You returned more vast, more
precarious,
to your smoke premises
Amando Fernándezi
(…) It is within the sensitivity, starting from a compelling need to reach knowledge and intending to overcome the narrow limits of individuality that the life and work of Cuban artist Leandro Soto settled down and should be understood. (…) Leandro was an indispensable, formally cleansing, key in what should be a yearned for generational expression. The migratory crisis lead by Cuban artists and intellectuals at the end of the following decade is one of the gloomiest phenomenons, in every sense, that this last half century has lived. However, something important emerged from this event. Liberated from the condition of immobility that the insular context imposed during those years, several of these artists used the autonomy of action that had been reached to make a real, deep contact with a continental spirituality to which they felt ancestrally linked and with which they had dreamed for a long time. Works like those of José Bedia, Juan Francisco Elso and Leandro Soto were indelibly marked by this confrontation of cultures.
In a strict sense, the displacement conflict was not, in Soto’s case, the cause but merely a timely facilitator of a task that was already unresolved in his life. Y hacia todas partes voy (And I Go Everywhere), exhibited in Havana in 2015, does not offer us “pieces” that the artist has hung on the wall to arrange an art exhibition in its most frivolous sense but, on the contrary: he tries to display before our eyes a vast travel diary, a summary of findings, which Soto offers us, as a legacy. The exhibition in La Acacia, binnacle of this crossing of almost thirty years exploring multiple destinations, is also the documentation of a great performance, from which Soto confesses to have assumed his life.
Who is he? And where does this man located between Barbados, the United States and India, who makes from life an eternal trip and of the trip a research which would later be assumed as a plastic action, belongs?
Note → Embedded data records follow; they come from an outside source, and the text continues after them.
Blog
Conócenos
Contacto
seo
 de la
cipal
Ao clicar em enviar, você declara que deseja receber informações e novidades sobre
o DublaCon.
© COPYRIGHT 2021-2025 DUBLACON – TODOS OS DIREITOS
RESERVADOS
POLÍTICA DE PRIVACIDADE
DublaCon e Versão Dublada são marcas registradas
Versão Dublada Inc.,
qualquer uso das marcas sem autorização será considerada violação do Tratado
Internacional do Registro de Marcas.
Leandro Soto still pursues a “philosophical answer to his (own) inner question”. His logic is anchored in what is universal, but he inevitably returns to Cuba because he considers that “the condition of having been born in Cienfuegos, near the sea, is never lost” and states he is tied to Marti’s ideology from the very title of the exhibition and throughout it all…
i Fragment of a poem by Cuban writer Amando Fernández (1949-1994), quoted by Soto in the exhibition Y hacia todas partes voy (And I Go Everywhere), Galería Acacia, Havana, 2015.